What any of this has to do with what Klein and Beutler wrote is hard to figure. They seem to be saying that it's hard to gain much these days with old-fashioned protest tactics such as marches. At the end of her lecture, McArdle does appear to relate to their arguments:
The narrative where you pour out of the classroom, tell everyone how wrong they are, and sit back and wait for magic social change is a fantasy cooked up by the Baby Boomers. Who, by the way, destroyed the effectiveness of protest by creating a protest culture which emphasized alienation from, rather than solidarity with, the larger culture.
In other words, she agrees that old-school protest is pretty weak, but thinks Klein and Beutler are forgetting the real problem: fogeys even fogeyer than Megan McArdle.

Funny, from her writing I thought she was about 19.

UPDATE. McArdle responds to Beutler:
I *do* think that protest has become less effective, but that's largely because protest only was effective when the protesters dressed and acted like solidly middle class members of the larger society. The shiite protesters I watched at the Saudi embassy the other day understood that--*they* were all in suits. But most protests today involve a substantial number of protesters whose idea of dressing for the protest involves shining their Che tattoos. The message this sends is: this is an issue that fringe nut jobs care about.
Presumably she's okay with Billionaires for Bush.
CREDIT WHERE CREDIT IS DUE. The Wall Street Journal and Jonah Goldberg mourn the anniversary of Robert Bork's rejection as a Supreme Court nominee. Among the non-participants: Glenn Harlan Reynolds --
...I also think that Bork was an unsuitable nominee who deserved to be rejected. And I say this as someone who is, in fact, more of an originalist than Bork, whose originalism was of a rather dubious and frequently uninformed nature. This is given away in a passage of [Journal writer] McDowell's, where he writes:
In his sober constitutional jurisprudence there was no room for any airy talk about a general right of privacy, allegedly unwritten constitutions, vague notions of unenumerated rights, or what the progressive Justice Black once derided as "any mysterious and uncertain natural law concept." For Mr. Bork, the framers said what they meant, and meant what they said.
Well, actually, here's what the Framers said about unenumerated rights:
The enumeration in the Constitution, of certain rights, shall not be construed to deny or disparage others retained by the people.
Denying and disparaging is pretty much what Bork did, especially with his famous characterization of the ninth amendment as an "inkblot."
I'm not a big fan of the Ole Perfesser, but I think that was well-said.
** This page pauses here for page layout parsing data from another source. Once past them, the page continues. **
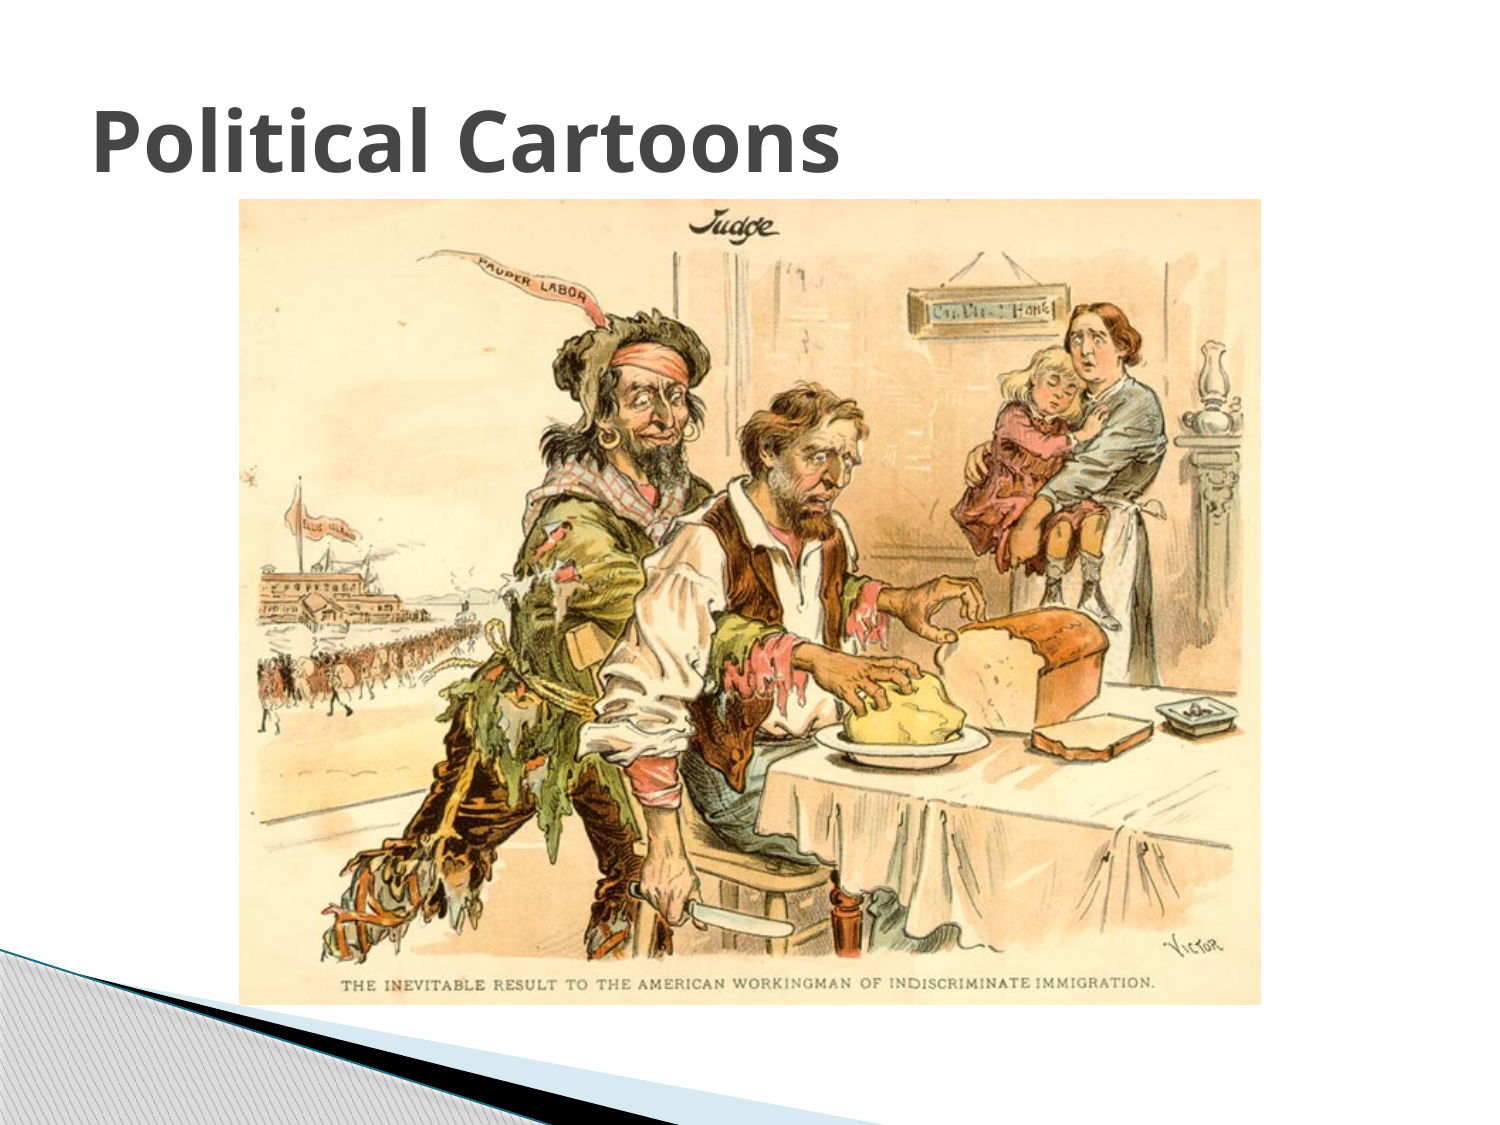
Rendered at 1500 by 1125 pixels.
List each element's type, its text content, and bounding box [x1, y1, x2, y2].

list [239, 199, 1261, 1006]
title Political Cartoons [75, 45, 1425, 233]
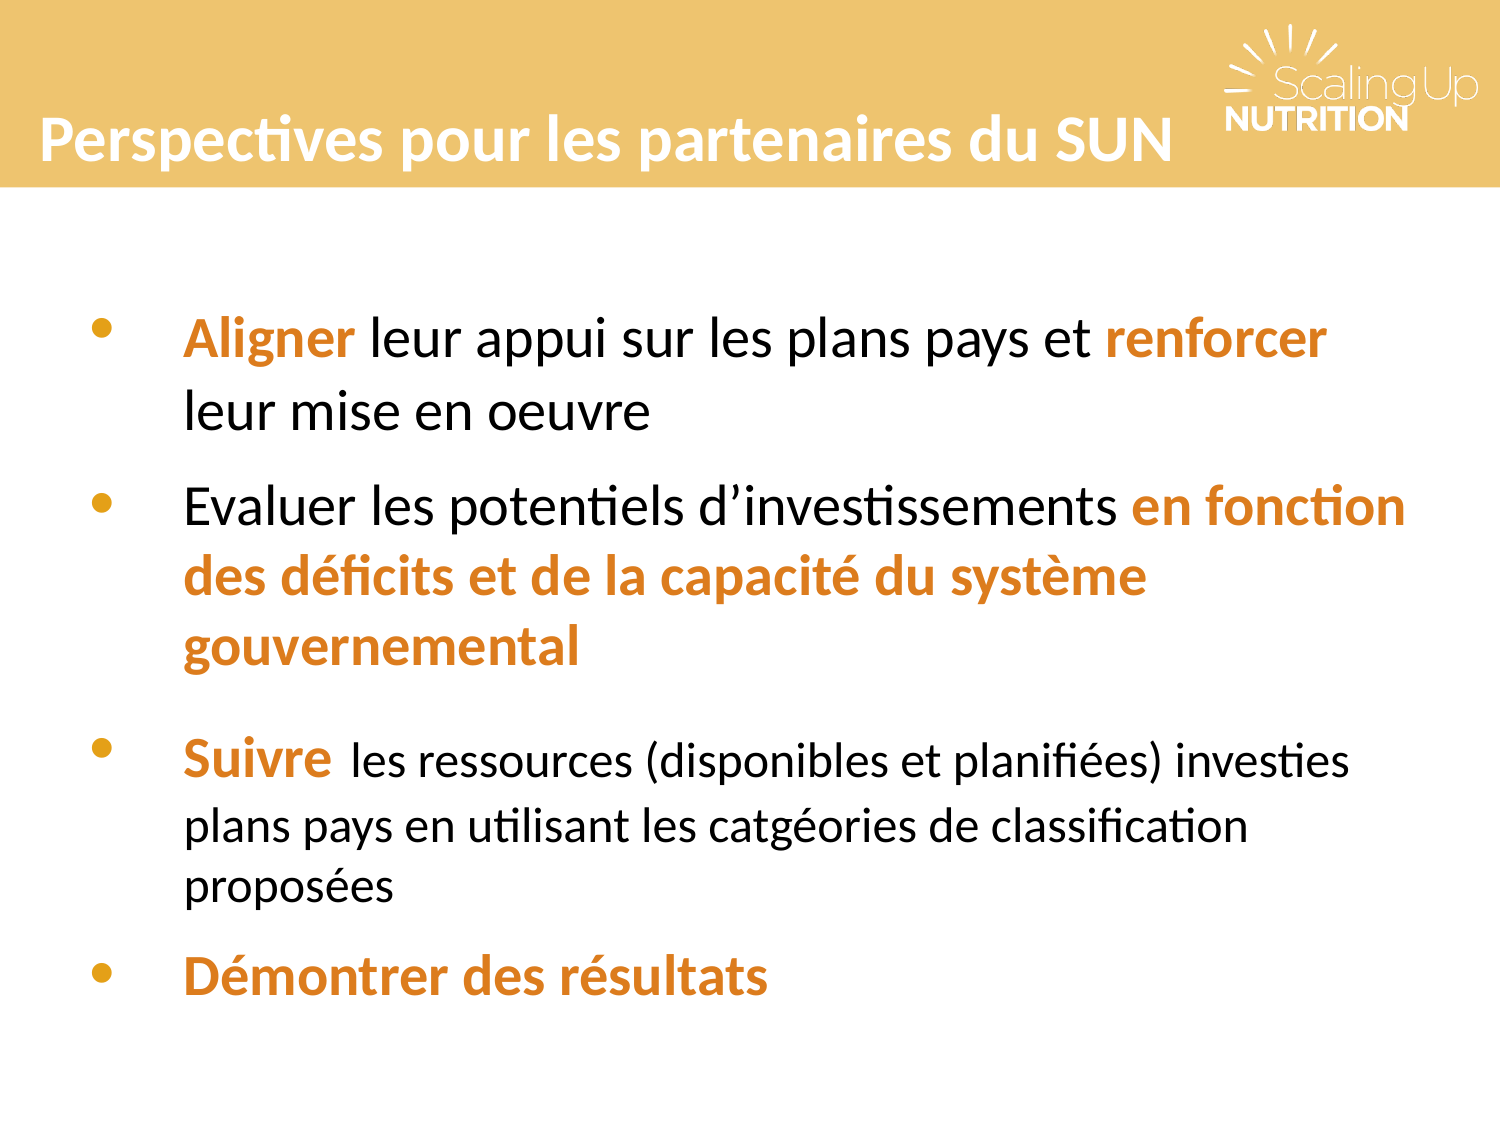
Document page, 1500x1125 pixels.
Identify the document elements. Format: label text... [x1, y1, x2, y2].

text_box [0, 0, 1500, 190]
picture [1224, 24, 1478, 132]
text_box Aligner leur appui sur les plans pays et renforcer leur mise en oeuvre Evaluer les potentiels d’investissements en fonction des déficits et de la capacité du système gouvernemental Suivre les ressources (disponibles et planifiées) investies plans pays en utilisant les catgéories de classification proposées Démontrer des résultats [75, 274, 1423, 1015]
text_box Perspectives pour les partenaires du SUN [24, 87, 1204, 183]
In case you think Bork might have mellowed over the years, here's something he wrote in 2005:
Contrast Tocqueville with Justices Harry Blackmun and Anthony Kennedy. Justice Blackmun wanted to create a constitutional right to homosexual sodomy because of the asserted " 'moral fact' that a person belongs to himself and not others nor to society as a whole." Justice Kennedy, writing for six justices, did invent that right, declaring that "at the heart of [constitutional] liberty is the right to define one's own concept of existence, of meaning, of the universe, and of the mystery of human life." Neither of these vaporings has the remotest basis in the actual Constitution, and neither has any definable meaning other than that a common morality may not be sustained by law if a majority of justices prefer that each individual follow his own desires.
In the words of another commentator whom I have quoted with approval but infrequently: Ngnnngnnyahh. Remind me to buy Ted Kennedy a drink.